- TEXTAUSZUG -
========

60  Mittlerweile sind mehr als 60 ehrenamtliche Helfer im Einsatz, um die knapp 200 Essen pro Tag auszugeben. Ihnen gilt natürlich auch beim Festakt der ganz besondere Dank. Denn die Vesperkirche sei zwar eine Erfolgsgeschichte, aber dass eine solche Einrichtung als soziale Unterstützung notwendig sei, sei eigentlich kein Grund zu feiern, betont der Leiter des Hauses Linde, Wolfgang Baumung.

27 In diesem Jahr helfen Prominente aus Politik und Wirtschaft in der Vesperkirche tageweise mit. So kann man sich vom Göppinger OB Guido Till, der selbst schon mehrfach Gast in der Vesperkirche war, am 27. Januar den Teller abtragen lassen. Dem Engagement der ehrenamtlichen Helfer zollt er Respekt, ebenso wie der Göppinger Landrat Edgar Wolff. Wolff hat in diesem Jahr bereits bei der Essensausgabe geholfen und hilft am 22. Januar noch in der Geislinger Vesperkirche in der Pauluskirche aus. Die Vesperkirchen seien eine wichtige Idee für das gesellschaftliche Miteinander, die Teilhabe und ein Ort der Begegnung für viele Menschen, die einfach einsam seien. „Sie sind ein Teil sozialer Infrastruktur“, so Wolff.

10 Die Vesperkirche ist nicht mehr nur Anlaufstelle für sozial Schwache. Der Mindestbeitrag für die Mahlzeit inklusive Kaffee und Kuchen (die stets gespendet werden) beträgt zwei Euro. Fünf Euro kostet ein Essen in der Herstellung. Immerhin zehn Prozent aller Besucher geben jedoch freiwillig mehr als fünf Euro. „Diese finanzieren unseren Aufwand zu zehn Prozent mit“, erklärt Baumung. Die Gesamtkosten liegen pro Saison bei mehr als 20 000 Euro und können dank stattlicher Spenden getragen werden.

========

- AUFGEFÜHRTE EINTRÄGE -
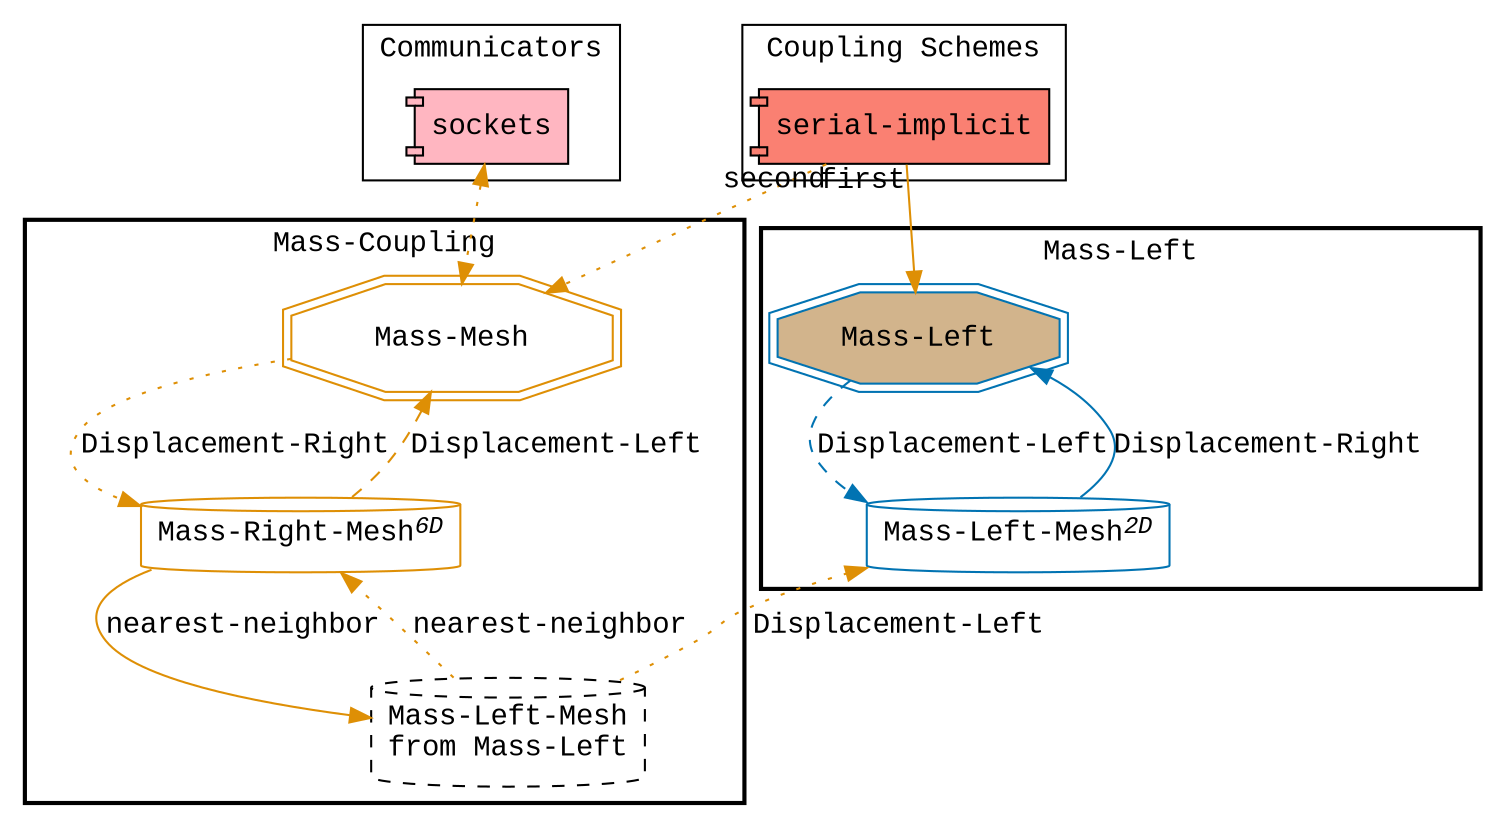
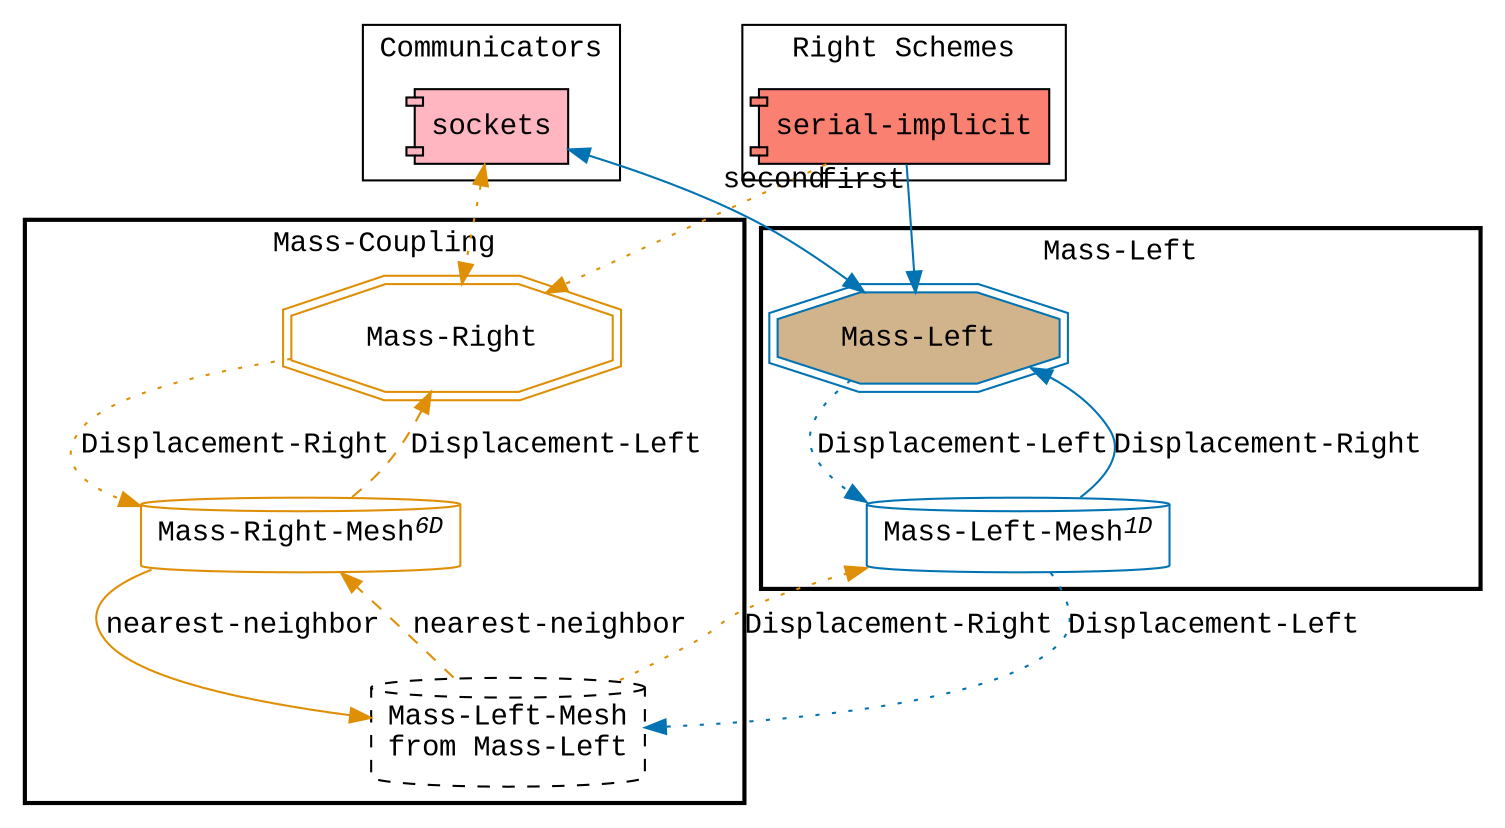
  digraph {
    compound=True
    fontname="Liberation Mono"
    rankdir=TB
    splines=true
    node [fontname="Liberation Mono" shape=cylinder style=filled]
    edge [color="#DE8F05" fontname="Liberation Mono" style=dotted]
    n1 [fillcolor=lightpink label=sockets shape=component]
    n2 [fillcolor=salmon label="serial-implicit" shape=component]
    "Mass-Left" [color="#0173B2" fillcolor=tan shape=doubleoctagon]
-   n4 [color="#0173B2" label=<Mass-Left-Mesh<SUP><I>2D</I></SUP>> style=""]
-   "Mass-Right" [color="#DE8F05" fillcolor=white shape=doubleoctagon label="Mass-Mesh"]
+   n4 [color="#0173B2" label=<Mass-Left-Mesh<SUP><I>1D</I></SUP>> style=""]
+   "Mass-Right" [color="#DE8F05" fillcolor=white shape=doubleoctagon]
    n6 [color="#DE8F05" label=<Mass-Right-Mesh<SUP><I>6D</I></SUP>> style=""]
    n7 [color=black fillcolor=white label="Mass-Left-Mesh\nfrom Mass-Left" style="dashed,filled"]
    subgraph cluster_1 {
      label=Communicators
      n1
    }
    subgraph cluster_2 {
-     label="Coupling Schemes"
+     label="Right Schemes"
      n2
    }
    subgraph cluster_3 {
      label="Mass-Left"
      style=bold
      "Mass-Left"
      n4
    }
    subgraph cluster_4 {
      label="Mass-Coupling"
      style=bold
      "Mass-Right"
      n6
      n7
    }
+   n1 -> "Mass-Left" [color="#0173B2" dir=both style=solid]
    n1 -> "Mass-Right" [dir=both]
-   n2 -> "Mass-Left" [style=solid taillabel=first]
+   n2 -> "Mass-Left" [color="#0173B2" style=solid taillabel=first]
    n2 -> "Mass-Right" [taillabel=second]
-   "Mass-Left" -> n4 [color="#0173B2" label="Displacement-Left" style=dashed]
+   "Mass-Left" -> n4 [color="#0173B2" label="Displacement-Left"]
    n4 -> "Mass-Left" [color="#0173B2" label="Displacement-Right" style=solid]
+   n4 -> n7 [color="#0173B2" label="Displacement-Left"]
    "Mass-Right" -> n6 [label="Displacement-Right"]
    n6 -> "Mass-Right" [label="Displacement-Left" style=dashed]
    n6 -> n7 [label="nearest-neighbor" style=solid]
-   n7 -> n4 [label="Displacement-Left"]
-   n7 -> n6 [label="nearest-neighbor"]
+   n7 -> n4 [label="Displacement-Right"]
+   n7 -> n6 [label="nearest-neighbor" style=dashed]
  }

========

- AUFGABE -
Schreib den Textauszug über die Vesperkirche noch einmal ab, und zwar alles von „10 Die Vesperkirche“ bis hinunter zu „Spenden getragen werden.“. Benenne dabei „Vesperkirche“ in „Tafel“ um.

- ERGEBNIS -
10 Die Tafel ist nicht mehr nur Anlaufstelle für sozial Schwache. Der Mindestbeitrag für die Mahlzeit inklusive Kaffee und Kuchen (die stets gespendet werden) beträgt zwei Euro. Fünf Euro kostet ein Essen in der Herstellung. Immerhin zehn Prozent aller Besucher geben jedoch freiwillig mehr als fünf Euro. „Diese finanzieren unseren Aufwand zu zehn Prozent mit“, erklärt Baumung. Die Gesamtkosten liegen pro Saison bei mehr als 20 000 Euro und können dank stattlicher Spenden getragen werden.